Whatever fear he may have entertained, and however reluctant he may have been to start on the trip, we think the great weight of the proof is with the appellant, to the effect that appellee recognized that he was only doing his duty, or that his fear was such as was the natural and probable consequences of his own conduct, and that at the time of the marriage there was no force or direct threat of bodily harm. 9 R. C. L. 304; Kelley v. Kelley, supra.
Considering all the evidence, we are constrained to hold that appellee was not entitled to relief, and a decree denying relief is therefore directed, and the cause remanded for further proceedings on appellant's cross-bill. Faulk v. Hobbie Grocery Co., 178 Ala. 254, 59 So. 450.

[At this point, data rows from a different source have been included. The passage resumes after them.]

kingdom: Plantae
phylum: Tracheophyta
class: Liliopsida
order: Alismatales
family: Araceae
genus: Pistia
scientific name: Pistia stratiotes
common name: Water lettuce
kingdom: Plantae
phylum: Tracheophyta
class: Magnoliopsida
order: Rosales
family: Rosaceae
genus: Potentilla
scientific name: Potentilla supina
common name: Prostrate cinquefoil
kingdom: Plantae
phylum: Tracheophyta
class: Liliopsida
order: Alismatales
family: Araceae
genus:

Reversed, rendered, and remanded.
All the Justices concur, except
The evidence in this case was largely ore tenus, and the trial court saw and heard the witnesses, and the conclusion reached was like unto the verdict of a jury, and should not be disturbed by this court, unless contrary to the great weight of the evidence. This rule obtains in equity as well as law cases, where the trial is by the judge without a jury. I think the decree should be affirmed, and therefore dissent from the judgment of reversal.